ORTSTERMIN: IM RATHAUS EMPFÄNGT DER HAMBURGER SENAT FREIMAURER : Transparente Freimaurer
Von wegen Geheimbund. Dort steht er doch, der Meister der ältesten Loge Hamburgs namens „Absalom zu den drei Nesseln“, in vollem Licht des prunkvollen Kaisersaals des Hamburger Rathauses und spricht über Freimaurerei, einen ethischen Bund, von dem nur wenig wirklich bekannt ist. „Die Freimaurer in Hamburg engagieren sich in Politik, Kultur, Gesellschaft – das tun wir seit mehr als 200 Jahren“, sagt Bernd-Dieter Hessling, Meister der Loge.
Vor dem Meister stehen mehr als hundert geladene Gäste, fast alle sind im Anzug gekommen; und wer keinen trägt, ist gnadenlos underdressed und erntet sofort schiefe Blicke. Noch jemand lauscht dem Meister der Loge: Olaf Scholz (SPD), Erster Bürgermeister der Hansestadt. Er steht direkt vor Hessling, den Unterarm lässig auf einen Tisch gestützt. Und Scholz muss zu Hessling aufblicken, da dieser auf dem Rednerpodest steht.

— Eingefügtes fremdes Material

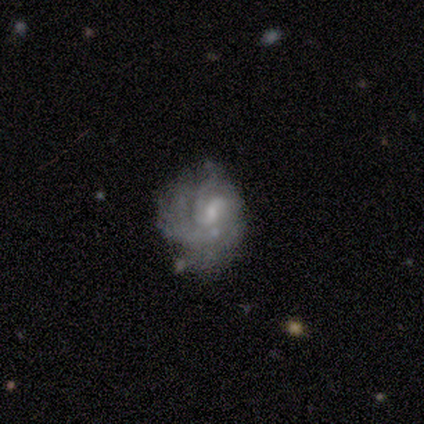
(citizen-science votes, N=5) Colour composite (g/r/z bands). It shows a featured or disk galaxy (100%) with no bar (100%), tight (50%, tied with medium) spiral arms (80%) and a small central bulge (80%). Merging: minor disturbance (60%).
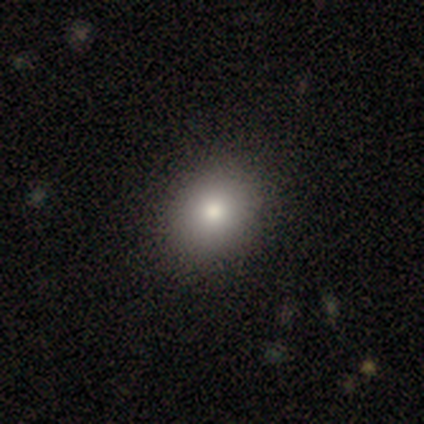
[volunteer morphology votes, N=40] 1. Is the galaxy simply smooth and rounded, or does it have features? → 90% smooth, 10% featured or disk, 0% star or artifact.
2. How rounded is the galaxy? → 61% round, 39% in between, 0% cigar-shaped.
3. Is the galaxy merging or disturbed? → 48% none, 5% minor disturbance, 2% merger, 0% major disturbance.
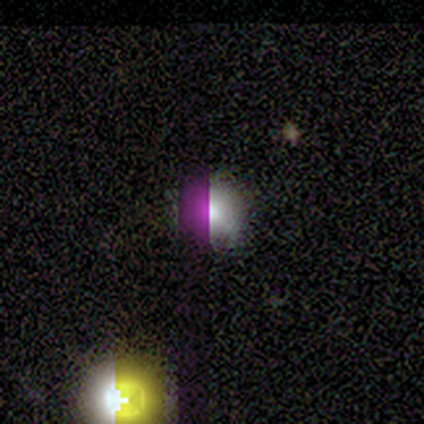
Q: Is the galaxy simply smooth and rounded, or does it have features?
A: smooth — 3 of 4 (75%).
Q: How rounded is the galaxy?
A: round — 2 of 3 (67%).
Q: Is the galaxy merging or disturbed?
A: none — 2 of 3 (67%).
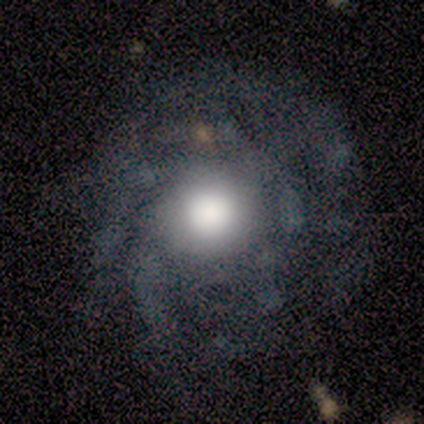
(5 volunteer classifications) Smooth or featured? 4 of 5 (80%) said featured or disk. Edge-on disk? 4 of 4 (100%) said no. Bar? 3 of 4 (75%) said no. Spiral arms? 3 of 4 (75%) said yes. Spiral winding? 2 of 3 (67%) said tight. Spiral arm count? 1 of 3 (33%, tied with more than 4 and can't tell) said 3. Bulge size? 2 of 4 (50%, tied with moderate) said large. Merging? 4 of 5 (80%) said none.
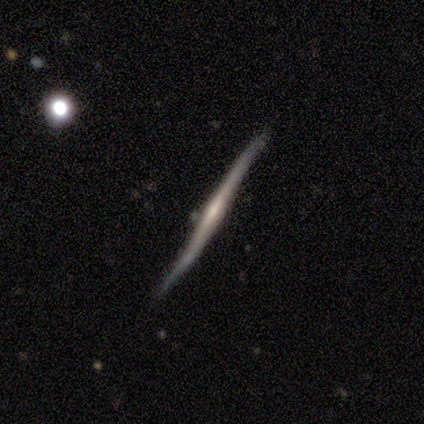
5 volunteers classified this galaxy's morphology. Smooth or featured? 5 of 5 (100%) said featured or disk. Edge-on disk? 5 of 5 (100%) said yes. Edge-on bulge? 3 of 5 (60%) said rounded. Merging? 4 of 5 (80%) said none.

Aber spulen wir doch ein wenig zurück: Der Kaisersaal ist flugs prall gefüllt, die Luft schnell stickig und die Stimmung angespannt. Man murmelt und tuschelt, schüttelt Hände und umarmt sich. Wie viel Prozent der Gäste wohl Freimaurer sind? „Wat passiert denn jetzt?“, fragt ein älterer Herr. „Die halten doch nur ’ne Rede, nech?“ Man sieht wirklich auffallend viele ältere Männer an diesem Freitagmittag im Rathaus, überall grau meliertes Haar und altbackene Krawatten. Nun ja, immerhin feiern die Gäste das 275. Jubiläum der ältesten Freimaurerloge in Hamburg. Das passt also. Frauen sieht man indes kaum – und wenn, dann sind sie von der Presse.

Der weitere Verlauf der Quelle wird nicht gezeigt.